What you should do
Only one stretch of the data below is needed. Output the lines from the one with "Quiz Gignacois" up to and including the one with "gyárilag ellátott 1", exactly as they stand.

Records from a data collection:
*****
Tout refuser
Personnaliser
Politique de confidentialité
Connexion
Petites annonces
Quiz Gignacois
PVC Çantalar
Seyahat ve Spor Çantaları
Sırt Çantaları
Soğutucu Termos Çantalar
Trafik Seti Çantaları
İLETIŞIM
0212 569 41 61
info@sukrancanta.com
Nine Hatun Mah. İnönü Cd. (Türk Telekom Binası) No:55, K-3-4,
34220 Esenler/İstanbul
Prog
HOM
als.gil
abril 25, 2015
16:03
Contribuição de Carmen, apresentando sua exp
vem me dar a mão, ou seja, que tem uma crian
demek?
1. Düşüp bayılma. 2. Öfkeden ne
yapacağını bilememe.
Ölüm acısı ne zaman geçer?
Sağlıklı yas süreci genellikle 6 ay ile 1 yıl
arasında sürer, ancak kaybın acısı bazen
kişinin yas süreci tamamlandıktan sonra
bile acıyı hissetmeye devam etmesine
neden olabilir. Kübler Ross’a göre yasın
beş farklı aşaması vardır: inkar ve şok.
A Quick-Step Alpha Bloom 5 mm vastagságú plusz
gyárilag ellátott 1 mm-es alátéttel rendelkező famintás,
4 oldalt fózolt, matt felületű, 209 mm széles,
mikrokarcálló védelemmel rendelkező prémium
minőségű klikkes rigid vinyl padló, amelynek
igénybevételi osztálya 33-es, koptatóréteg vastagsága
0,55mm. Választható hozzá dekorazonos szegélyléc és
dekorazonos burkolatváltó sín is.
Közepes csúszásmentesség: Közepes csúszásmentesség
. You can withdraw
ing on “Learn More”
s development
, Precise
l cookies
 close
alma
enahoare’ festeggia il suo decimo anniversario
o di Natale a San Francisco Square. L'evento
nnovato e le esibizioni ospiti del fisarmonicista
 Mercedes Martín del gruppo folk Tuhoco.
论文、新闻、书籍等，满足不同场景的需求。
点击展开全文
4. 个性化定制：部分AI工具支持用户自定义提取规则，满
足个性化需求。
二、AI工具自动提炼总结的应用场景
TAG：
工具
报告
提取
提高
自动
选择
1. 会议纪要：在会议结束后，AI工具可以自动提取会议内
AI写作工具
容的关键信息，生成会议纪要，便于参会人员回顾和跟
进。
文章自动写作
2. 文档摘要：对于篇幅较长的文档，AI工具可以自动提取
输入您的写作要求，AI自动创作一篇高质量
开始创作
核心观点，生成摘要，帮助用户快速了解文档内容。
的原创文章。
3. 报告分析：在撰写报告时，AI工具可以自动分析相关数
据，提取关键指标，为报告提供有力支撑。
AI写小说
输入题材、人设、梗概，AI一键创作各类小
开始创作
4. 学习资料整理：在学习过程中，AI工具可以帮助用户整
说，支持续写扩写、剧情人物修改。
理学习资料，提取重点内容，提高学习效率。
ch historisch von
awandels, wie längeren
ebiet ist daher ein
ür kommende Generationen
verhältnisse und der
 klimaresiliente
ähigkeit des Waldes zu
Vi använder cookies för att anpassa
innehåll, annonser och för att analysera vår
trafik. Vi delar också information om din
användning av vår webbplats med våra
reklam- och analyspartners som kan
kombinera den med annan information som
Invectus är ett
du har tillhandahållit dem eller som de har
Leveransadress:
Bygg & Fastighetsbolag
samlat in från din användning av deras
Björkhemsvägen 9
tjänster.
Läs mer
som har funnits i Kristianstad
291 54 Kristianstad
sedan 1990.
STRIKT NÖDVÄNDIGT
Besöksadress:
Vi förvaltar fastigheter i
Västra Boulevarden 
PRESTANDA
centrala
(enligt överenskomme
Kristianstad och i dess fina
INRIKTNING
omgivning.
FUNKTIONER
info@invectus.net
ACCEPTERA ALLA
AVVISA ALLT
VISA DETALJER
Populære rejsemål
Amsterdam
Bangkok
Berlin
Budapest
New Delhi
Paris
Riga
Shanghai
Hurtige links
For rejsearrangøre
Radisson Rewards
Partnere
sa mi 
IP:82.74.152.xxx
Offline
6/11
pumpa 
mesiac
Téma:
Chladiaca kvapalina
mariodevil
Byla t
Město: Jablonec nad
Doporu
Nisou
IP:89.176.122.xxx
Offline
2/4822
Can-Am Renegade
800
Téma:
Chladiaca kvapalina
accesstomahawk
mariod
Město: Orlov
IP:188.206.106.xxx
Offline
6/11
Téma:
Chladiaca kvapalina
*****
Task answer
Quiz Gignacois
PVC Çantalar
Seyahat ve Spor Çantaları
Sırt Çantaları
Soğutucu Termos Çantalar
Trafik Seti Çantaları
İLETIŞIM
0212 569 41 61
info@sukrancanta.com
Nine Hatun Mah. İnönü Cd. (Türk Telekom Binası) No:55, K-3-4,
34220 Esenler/İstanbul
Prog
HOM
als.gil
abril 25, 2015
16:03
Contribuição de Carmen, apresentando sua exp
vem me dar a mão, ou seja, que tem uma crian
demek?
1. Düşüp bayılma. 2. Öfkeden ne
yapacağını bilememe.
Ölüm acısı ne zaman geçer?
Sağlıklı yas süreci genellikle 6 ay ile 1 yıl
arasında sürer, ancak kaybın acısı bazen
kişinin yas süreci tamamlandıktan sonra
bile acıyı hissetmeye devam etmesine
neden olabilir. Kübler Ross’a göre yasın
beş farklı aşaması vardır: inkar ve şok.
A Quick-Step Alpha Bloom 5 mm vastagságú plusz
gyárilag ellátott 1 mm-es alátéttel rendelkező famintás,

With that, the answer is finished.